Y su apuesta es atrevida y arriesgada. Lo primero, por la cantidad de background que tiene la colección, desde un mapa de la ciudad de Chicago dividida en distritos y de los que conocemos en este primer volumen una pequeña parte, a toda la historia pasada de los personajes que nos presentan y que se ve que se irá revelando deprisa pero sin pausa, en un tebeo que planta al lector en un "in media res" y del que poco a poco los autores van deshilvanando una trama que puede dar mucho de si y que creo que será verdaderamente gratificante para sus seguidores.
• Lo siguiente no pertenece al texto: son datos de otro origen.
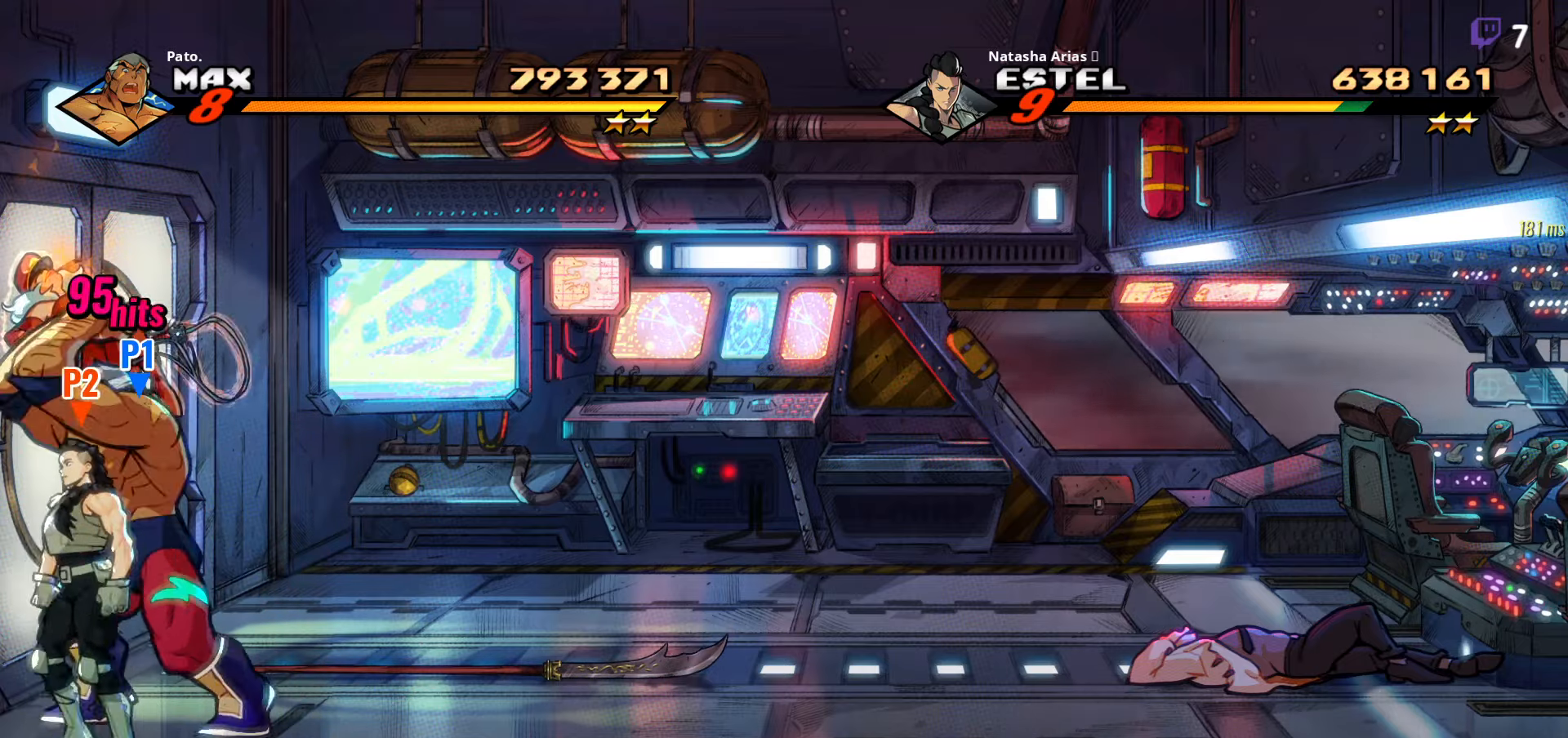
{"buttons": [], "right_stick": "center", "events": [[133, "Y", "down"], [183, "Y", "up"], [267, "Y", "down"], [333, "Y", "up"], [433, "Y", "down"], [500, "Y", "up"]]}
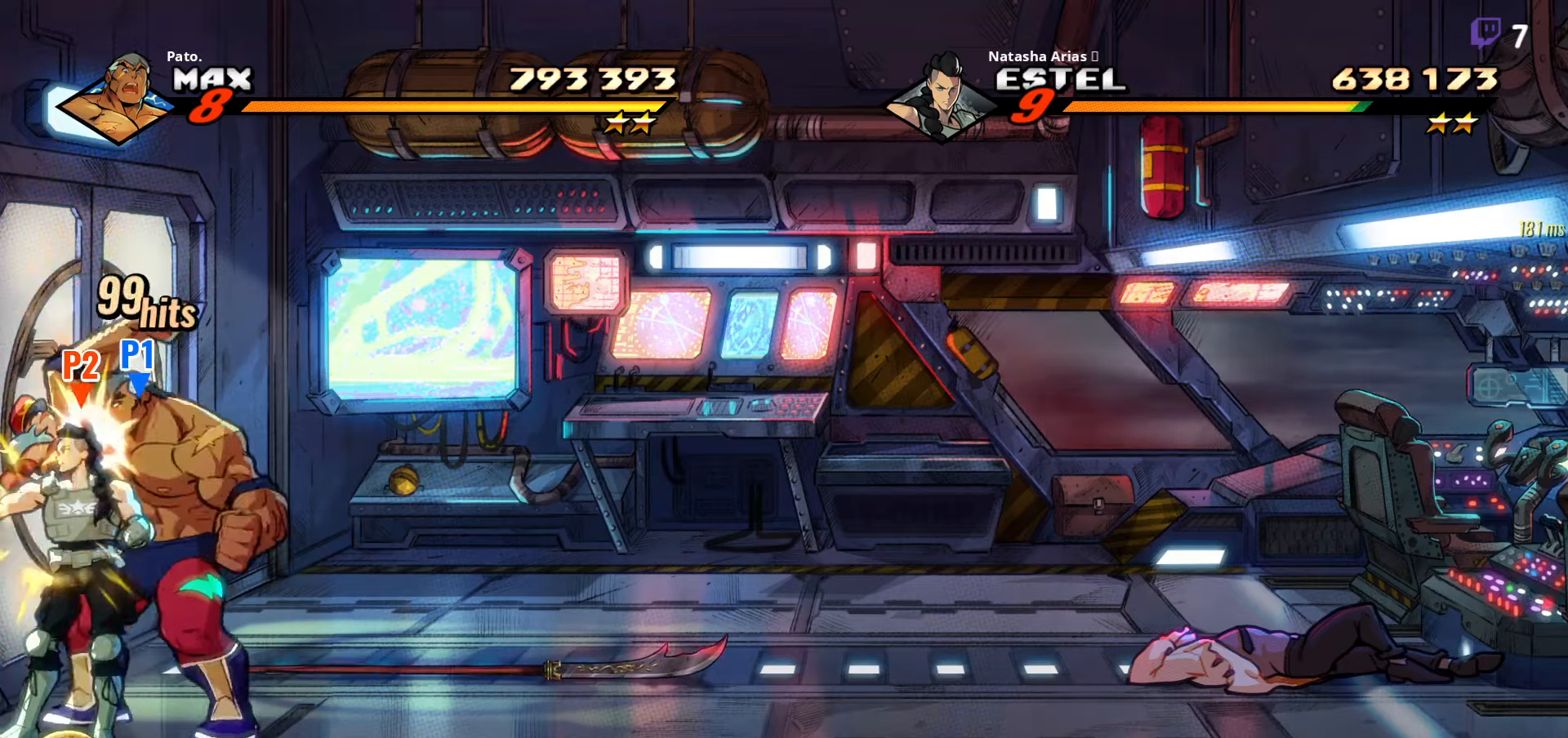
{"buttons": ["Y"], "right_stick": "center", "events": [[167, "Y", "down"], [250, "Y", "up"], [317, "Y", "down"], [383, "Y", "up"], [467, "Y", "down"]]}
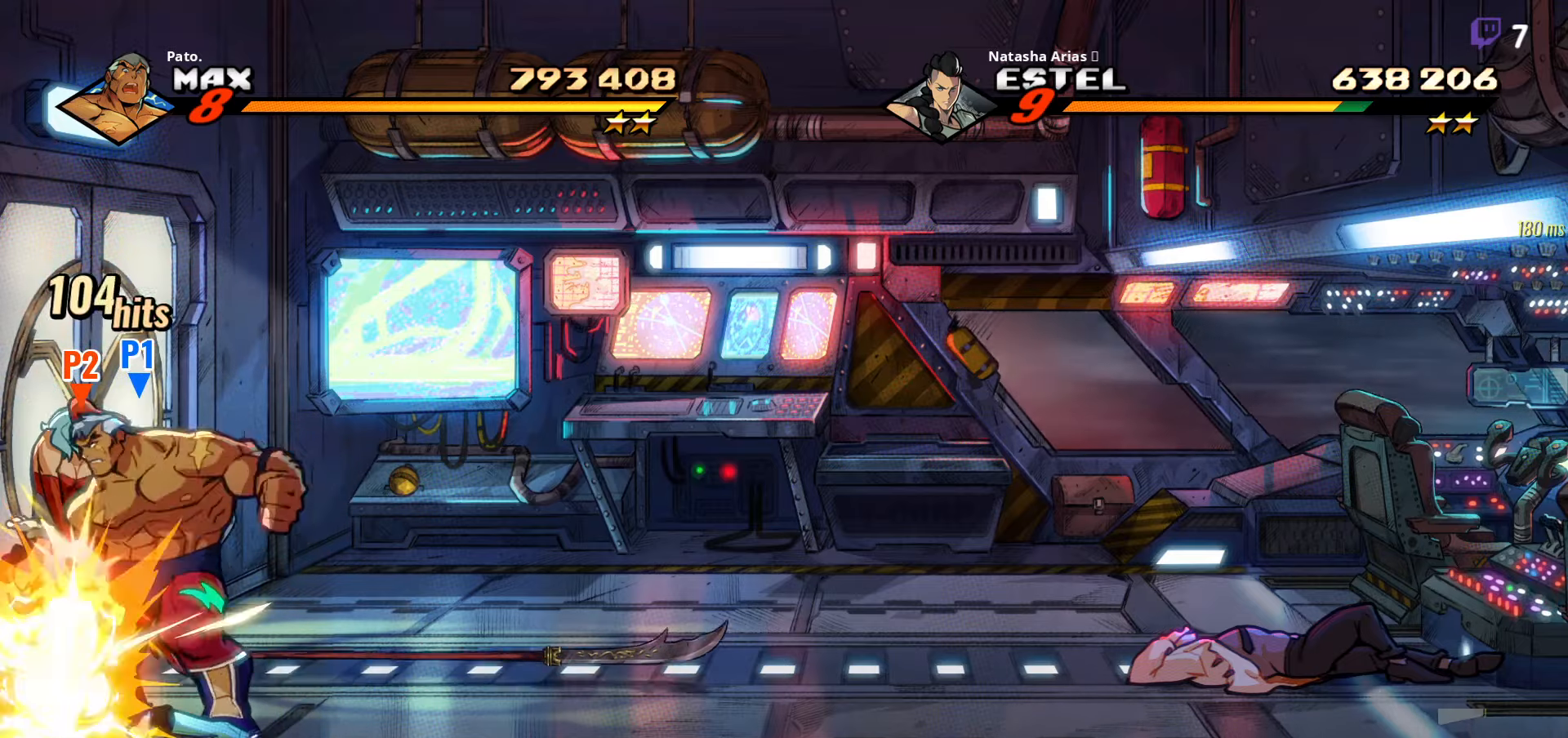
{"buttons": [], "right_stick": "center", "events": [[17, "Y", "up"], [83, "Y", "down"], [117, "Y", "up"], [300, "Y", "down"], [350, "Y", "up"], [467, "Y", "down"], [500, "Y", "up"]]}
La trama, para resumirla en pocas líneas, nos traslada a Chicago en 1962, en un ejercicio de retrohistoria, donde los superhéroes que lucharon en la segunda guerra mundial y dejaron abandonada a Chicago en la Gran Guerra, descubrieron que había sido tomada por los criminales. Para acabar con ellos, crearon un sindicato de Superhéroes llamado COWL que dependía del ayuntamiento de la ciudad. La pregunta ahora es, una vez acabada la amenaza, ¿son necesarios?.



A partir de ahí, Higgins y Siegel nos trasladan a un mundo noir donde la política y las conspiraciones se dan la mano y van desarrollando la vida de los integrantes de dicho grupo y lo difícil que es ser un superhombre cuando eres cosa del pasado. Una mezcla de Astro City, Ex-Machina y los Wildcats de Joe Casey.



Pero un tebeo para ser excelente no necesita solo de un buen guión, sino de un buen dibujante. Y Rod Reis es el ilustrador que esta serie necesitaba. Su estilo, una mezcla de Bill Sienkiewicz con Phil Noto, no dejará a nadie indiferente, además de casar perfectamente con el tono de la historia y darle una elegancia y un estilo que la diferencia del resto de tebeos que se publican en el mercado.



En un mercado sobresaturado de títulos de calidad, no dejéis escapar uno de los mejores tebeos del año y que desde ya necesita de un editor en nuestro país. Y demos gracias a Image Comics por publicar los tebeos más originales y de calidad del mercado actual.